On the first day of the NRF Big Show 2017 one thing was obvious: technology isn’t slowing down, so retail better be ahead of the curve, particularly when it comes to mobile commerce. Multiple sessions analyzed the rise of mobile commerce and its affect on retail. Below are three key takeaways we thought brands and retailers could learn from.
Anticipate, don’t react
At one of the first sessions of the day, “Are retailers meeting the mobile needs of customer? Global study says no”, Jeremy Gilman of DMI, one of the largest mobile-specific consulting agencies posed the question: what killed Blockbuster, one of the largest retailers in the US? Most of us thought the same thing: Netflix, Redbox, and the rise of streaming. But this isn’t the case. Blockbuster had all of the offerings of the competitors: “send-away service”, kiosks, low process, and even the opportunity to buy Netflix. The decline of Blockbuster was largely due to their reaction to a change in the marketplace, rather than their anticipation of it.
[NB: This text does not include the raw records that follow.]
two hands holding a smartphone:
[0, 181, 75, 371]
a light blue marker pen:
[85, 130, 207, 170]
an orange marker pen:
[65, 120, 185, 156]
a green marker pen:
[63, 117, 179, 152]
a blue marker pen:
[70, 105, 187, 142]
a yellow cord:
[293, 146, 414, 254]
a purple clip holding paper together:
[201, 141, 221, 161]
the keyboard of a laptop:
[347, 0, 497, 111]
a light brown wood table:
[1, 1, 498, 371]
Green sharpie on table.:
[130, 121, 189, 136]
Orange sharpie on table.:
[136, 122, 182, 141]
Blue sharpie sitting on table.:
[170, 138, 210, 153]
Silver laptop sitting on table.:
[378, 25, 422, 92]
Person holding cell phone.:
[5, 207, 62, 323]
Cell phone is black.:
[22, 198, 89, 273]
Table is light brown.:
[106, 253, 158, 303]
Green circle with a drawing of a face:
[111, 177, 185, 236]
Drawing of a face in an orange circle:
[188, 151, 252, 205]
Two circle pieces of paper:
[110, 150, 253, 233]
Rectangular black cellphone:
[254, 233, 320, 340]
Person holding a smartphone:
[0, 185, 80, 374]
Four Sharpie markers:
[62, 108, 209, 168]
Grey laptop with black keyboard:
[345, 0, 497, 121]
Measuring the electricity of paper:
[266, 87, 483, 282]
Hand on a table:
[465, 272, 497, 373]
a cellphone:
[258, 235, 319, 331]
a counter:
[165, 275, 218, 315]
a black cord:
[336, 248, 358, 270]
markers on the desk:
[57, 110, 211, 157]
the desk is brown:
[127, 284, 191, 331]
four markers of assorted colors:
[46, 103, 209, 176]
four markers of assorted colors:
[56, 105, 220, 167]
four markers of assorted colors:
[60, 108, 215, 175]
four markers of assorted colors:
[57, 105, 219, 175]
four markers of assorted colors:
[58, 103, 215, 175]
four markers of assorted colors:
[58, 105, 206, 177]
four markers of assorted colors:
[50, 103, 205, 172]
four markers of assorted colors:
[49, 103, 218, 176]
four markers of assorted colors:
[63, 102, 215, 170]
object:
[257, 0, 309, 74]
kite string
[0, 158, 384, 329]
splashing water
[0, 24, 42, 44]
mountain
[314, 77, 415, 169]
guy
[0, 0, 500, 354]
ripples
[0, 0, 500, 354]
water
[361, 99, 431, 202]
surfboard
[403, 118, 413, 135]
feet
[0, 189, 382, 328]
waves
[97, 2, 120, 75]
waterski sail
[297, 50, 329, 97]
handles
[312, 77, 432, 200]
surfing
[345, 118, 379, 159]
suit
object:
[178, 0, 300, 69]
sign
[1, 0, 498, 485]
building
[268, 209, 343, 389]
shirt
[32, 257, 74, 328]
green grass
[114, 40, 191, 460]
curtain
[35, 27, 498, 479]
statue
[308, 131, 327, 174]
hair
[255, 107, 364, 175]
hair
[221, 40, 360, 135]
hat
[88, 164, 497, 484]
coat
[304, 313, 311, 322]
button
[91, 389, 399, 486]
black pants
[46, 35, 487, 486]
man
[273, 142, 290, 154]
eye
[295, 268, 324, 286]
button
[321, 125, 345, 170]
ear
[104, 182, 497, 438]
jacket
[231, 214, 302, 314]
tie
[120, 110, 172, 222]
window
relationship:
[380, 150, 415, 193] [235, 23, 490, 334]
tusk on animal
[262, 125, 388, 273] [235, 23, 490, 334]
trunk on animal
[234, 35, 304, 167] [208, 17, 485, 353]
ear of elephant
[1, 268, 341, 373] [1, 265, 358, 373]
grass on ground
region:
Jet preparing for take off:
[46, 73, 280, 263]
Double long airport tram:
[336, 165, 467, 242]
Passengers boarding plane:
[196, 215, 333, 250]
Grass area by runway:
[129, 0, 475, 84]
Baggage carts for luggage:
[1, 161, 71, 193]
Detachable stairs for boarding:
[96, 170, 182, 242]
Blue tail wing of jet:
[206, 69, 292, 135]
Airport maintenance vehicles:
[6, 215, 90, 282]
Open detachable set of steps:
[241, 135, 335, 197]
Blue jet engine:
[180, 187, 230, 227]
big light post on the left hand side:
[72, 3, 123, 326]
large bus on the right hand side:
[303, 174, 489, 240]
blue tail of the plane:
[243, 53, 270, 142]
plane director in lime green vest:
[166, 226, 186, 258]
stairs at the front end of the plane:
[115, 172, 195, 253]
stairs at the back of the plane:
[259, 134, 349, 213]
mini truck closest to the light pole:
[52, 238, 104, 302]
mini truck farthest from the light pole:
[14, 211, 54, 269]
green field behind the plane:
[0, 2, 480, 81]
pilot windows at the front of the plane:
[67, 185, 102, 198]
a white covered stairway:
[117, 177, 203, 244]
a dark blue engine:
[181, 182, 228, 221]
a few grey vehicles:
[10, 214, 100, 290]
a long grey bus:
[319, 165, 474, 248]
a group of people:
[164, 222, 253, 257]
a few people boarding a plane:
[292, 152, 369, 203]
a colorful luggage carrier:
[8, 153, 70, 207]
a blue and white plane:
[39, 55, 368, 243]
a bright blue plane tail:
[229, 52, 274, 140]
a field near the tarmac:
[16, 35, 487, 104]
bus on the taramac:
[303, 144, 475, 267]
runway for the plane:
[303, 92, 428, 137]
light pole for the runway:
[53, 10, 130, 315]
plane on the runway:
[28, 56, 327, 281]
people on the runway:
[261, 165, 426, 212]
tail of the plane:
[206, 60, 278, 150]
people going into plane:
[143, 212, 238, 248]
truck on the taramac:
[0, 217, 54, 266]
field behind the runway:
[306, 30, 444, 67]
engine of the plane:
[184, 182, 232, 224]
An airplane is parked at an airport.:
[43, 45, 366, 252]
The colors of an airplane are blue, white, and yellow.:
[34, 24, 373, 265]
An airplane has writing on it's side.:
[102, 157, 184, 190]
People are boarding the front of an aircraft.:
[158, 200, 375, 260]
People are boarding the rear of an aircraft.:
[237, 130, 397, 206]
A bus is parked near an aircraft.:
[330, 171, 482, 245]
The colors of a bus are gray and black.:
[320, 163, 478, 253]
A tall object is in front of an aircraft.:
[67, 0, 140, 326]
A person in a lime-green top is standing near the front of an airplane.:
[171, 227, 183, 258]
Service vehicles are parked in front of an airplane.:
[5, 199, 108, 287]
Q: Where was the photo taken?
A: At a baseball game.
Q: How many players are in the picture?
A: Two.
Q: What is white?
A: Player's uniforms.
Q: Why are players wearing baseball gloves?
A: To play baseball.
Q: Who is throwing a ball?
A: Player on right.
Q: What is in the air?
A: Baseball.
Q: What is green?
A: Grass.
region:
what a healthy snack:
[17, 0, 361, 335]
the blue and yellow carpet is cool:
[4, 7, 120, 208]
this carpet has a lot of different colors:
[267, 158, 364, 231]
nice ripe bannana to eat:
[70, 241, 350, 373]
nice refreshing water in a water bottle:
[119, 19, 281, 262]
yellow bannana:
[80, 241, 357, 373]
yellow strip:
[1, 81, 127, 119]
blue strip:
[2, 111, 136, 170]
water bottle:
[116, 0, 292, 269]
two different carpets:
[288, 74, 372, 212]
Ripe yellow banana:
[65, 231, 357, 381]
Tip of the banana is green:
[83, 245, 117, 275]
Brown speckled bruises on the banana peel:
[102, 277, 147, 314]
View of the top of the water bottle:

Usually the writing is on the wall, and when it comes to mobile, it’s clear as day. If brands want to keep up with the trends they need to anticipate, and develop their mobile platforms. One out of three holiday purchases were completed on mobile in the 2016 season according to Katherine Shappley, the head of small and medium businesses for Facebook. Another bold statement from Shappley: You only have four seconds for your mobile experience to work right for a customer before you have lost them. That includes load time, mobile viewing, and ease of use. Those large, bright, multi-pixel home pages on a 24-inch desktop might not translate to a 5” x 4” mobile screen. At the point it will be too difficult for a consumer to understand and you have lost a purchase.
With the clear direction the market is moving, it will serve business well to take the time and money and invest in their mobile experience, so they are anticipating this change instead of having to play catch up to their competitors.
If they buy your app, you have already won.
Do all brands need apps? Probably not. But for brands that an app makes sense for, build one. Customers who take the time to download the app are already more loyal customers then those who don’t. Jerry Hum, CEO of Touch of Modern, says the app visitor is 145% more valuable than the web visitor because they are so loyal and typically buy more. They are self selected. Smartphone users spend 66.9 hours on their phone per month, according to Hum, and instead of just sending an email when an event has occurred, mobile apps allow brands to “push” a notification to the consumer. This allows for increased timely communication. Users will receive an immediate notification as opposed to an email which they might not check for another 12 hours.
Apps allow users to interact more often and in a more meaningful way than just a website. It also allows the brand to do more for their customers. While an app might not be right for everyone, if it makes sense, then brands needs to take the time to create a meaningful, user friendly app.
Mobile isn’t just for out-of-store use
Often when people think of mobile commerce, they only think about out-of-store experiences. However, there is so much more to mobile than that. Mobile provides the opportunity to interact with the customer in a new way while they are physically in your store. Gilman, shared the fact that if a brand improved mobile while in the store then 88% of customers would be more likely to purchase from them than a competitor.
What are they looking for from an in-store mobile experience? According to Gilman it’s these six things: pricing of products, inventory, product reviews and advice, personalization, store guidance, and checkout and loyalty programs. Some brands are taking note, with an increase of 25% of retailers creating an app over the past year.
Customers are looking for ways to save time and money, and in-store mobile experience will accomplish this. Although we have heard of this concept for quite some time, this trend is only beginning to be put into practice. This provides an opportunity for brands to break in on the ground floor, and the flexibility to develop their offerings as new technology develops.
Customers expect a quality mobile experience from brands. If brands don’t deliver, then they are missing out on sales. A brand needs to take advantage of the many offerings mobile commerce provides it lest it becomes the next Blockbuster. Staying relevant to consumers means anticipating the changes in the marketplace.